Дарья Богомолка смотрела выжидающе. Борис мельком взглянул на ее руки, которые видел миллион раз и не уставал любоваться: маленькие, изящные и сильные кисти идеальной формы с очень гладкой и нежной кожей, даже на костяшках пальцев (мужики-то, напротив, едва начав заниматься чем-нибудь мордобойным, непременно отращивают на них толстые мозолистые бугры и ужасно ими гордятся). Он положил перед ней фотографии – мертвый экстрасенс в разных ракурсах на полу в ванной, на фоне темно-зеленого кафеля. Крупным планом – небольшая гематома на лбу, синий кружочек неправильной формы.

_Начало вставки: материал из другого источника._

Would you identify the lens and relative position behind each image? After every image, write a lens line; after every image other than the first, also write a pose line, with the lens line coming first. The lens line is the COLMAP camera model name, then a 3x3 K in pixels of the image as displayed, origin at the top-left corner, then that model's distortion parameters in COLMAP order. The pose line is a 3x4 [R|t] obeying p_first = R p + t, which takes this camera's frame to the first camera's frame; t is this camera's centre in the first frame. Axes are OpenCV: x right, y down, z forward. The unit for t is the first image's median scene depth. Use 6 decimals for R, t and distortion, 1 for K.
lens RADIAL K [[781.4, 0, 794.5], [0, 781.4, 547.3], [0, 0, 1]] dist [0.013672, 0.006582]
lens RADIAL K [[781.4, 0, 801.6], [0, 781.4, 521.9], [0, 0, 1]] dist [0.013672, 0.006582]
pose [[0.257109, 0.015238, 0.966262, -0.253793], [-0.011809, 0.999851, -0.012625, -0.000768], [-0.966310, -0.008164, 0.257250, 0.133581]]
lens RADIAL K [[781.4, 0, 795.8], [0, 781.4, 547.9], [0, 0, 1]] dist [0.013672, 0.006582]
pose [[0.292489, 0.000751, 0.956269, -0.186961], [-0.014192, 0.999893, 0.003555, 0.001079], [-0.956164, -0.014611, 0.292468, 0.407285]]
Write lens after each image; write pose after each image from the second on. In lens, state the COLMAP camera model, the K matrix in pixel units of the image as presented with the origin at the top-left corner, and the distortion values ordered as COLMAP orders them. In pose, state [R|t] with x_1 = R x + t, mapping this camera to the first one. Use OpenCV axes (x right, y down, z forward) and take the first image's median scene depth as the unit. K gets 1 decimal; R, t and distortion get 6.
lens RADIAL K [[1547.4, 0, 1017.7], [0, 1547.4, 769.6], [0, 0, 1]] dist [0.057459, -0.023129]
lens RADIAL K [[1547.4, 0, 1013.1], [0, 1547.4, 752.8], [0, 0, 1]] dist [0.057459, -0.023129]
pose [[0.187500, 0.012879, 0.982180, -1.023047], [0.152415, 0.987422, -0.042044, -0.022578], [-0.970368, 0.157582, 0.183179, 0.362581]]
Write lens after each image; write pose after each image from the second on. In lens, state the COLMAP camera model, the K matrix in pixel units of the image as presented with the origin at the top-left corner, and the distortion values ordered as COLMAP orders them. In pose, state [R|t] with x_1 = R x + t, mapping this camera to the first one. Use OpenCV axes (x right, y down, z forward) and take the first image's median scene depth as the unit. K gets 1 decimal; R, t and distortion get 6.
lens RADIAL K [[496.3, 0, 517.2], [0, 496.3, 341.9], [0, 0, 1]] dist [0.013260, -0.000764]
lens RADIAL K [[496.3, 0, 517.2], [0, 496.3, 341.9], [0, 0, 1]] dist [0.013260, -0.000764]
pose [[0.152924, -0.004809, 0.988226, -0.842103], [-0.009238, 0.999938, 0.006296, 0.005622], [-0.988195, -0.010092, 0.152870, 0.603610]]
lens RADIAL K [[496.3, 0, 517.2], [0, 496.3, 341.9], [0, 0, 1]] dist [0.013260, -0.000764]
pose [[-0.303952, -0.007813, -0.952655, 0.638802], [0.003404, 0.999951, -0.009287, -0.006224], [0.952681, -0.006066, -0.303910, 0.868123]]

– Кровоподтека нет, удар был несильный. Это меня и сбивает с толку, – признался Борис. – Я просто не могу представить себе ситуацию…
– Вы думаете, это сделала женщина, владеющая карате? – тихо спросила Дарья. – Я вас понимаю. Обычная женщина скорее нанесла бы пощечину.
Борис кивнул. Дарья почти слово в слово повторила выводы Гарика Варданяна.
– Кстати, я сама поступила бы точно так же. Лобная кость очень прочная штука, чтобы ее пробить, нужен сильный удар. Знающий человек, я думаю, ударил бы иначе – вот сюда, в висок. Или – чтобы добиться «вакуумного эффекта» – основанием ладони в переносицу. Вас не коробит от таких подробностей?
– Ради них я вас и пригласил, – сухо отозвался Борис. «За кого она меня принимает? Следователь я или кисейная барышня?»
Женщина помолчала и осторожно произнесла:
– Мне кажется, вы вызвали меня не только за этим, правда? Есть еще причина.
– Да. Мне хотелось избавиться от некоторых черных мыслей…
– Мыслей о том, что это я убила Марка?
– Вы когда-нибудь обращались к нему?
Она покачала головой.
– У меня был период в жизни, когда… Словом, я тогда находилась на грани срыва, почти безумия. Если бы я встретила Марка в то время… К счастью, рядом оказался не экстрасенс, а близкий мне человек. Иначе я бы не выжила.
– Туровский?
Дарья кивнула, и глаза у нее потеплели. Борис вдруг почувствовал укол чего-то похожего на ревность (непонятно к кому: то ли к собеседнице, то ли к бывшему шефу, который, бывало, раздражал своим фанатизмом и педантичностью, но и восхищал как профессионал до мозга костей).
– У вас есть ученики?
– Есть, – спокойно подтвердила она.
– И за каждого вы, конечно, ручаетесь.
– Не знаю, – честно призналась Дарья. – Чужая душа – потемки. Боренька, у вас что-то произошло? Вы отчего-то злитесь на меня.
Он не хотел говорить: все же некий червячок грыз душу. Она была знакома с Бронцевым. Некоторое время находилась «на грани срыва, почти безумия…». А вдруг не излечилась, вдруг все-таки встретилась с ведуном один на один и испугалась, поняв, что тому известна некая роковая тайна? Но почувствовал, что, если не выскажется, слова разорвут его изнутри.
И он, не ведая зачем (внутренний голос настойчиво твердил о тайне следствия), рассказал о нападении на Глеба.
– Кстати, он очень благодарен вам за науку. Без нее бы, говорит, хана. Не знаю, как у вас, а у меня тут же возникают ассоциации…
– Понятно, – вздохнула Дарья. – Каскадеры со студии.
– Или тот, кто хотел создать такую видимость. – Борис помолчал, повертел карандаш в руке, бросил его на стол. – Глупо. Слишком сложно, громоздко и глупо. Нужно готовить снаряжение. Доставать лошадей. Нападать на автомобиль (между прочим, машина целехонькая – уж не почудилось ли братцу, в самом деле?). И – самое главное – серебряный наконечник стрелы. Тут необходим совсем уж больной ум.
– Неужели «кроме наконечника» не осталось никаких следов? – спросила она.
Лес, прилегающий к шоссе на участке возле бензозаправки, он исползал на коленях вдоль и поперек, как прилежный партизан, – в одиночку, не доверяя никому (Глеб сидел в машине на обочине, открыв дверцу, выставив ноги наружу и смоля сигарету за сигаретой). Несколько раз стекла проезжавших мимо автомобилей приспускались и оттуда доносилось: «Вот придурки, клад ищут!»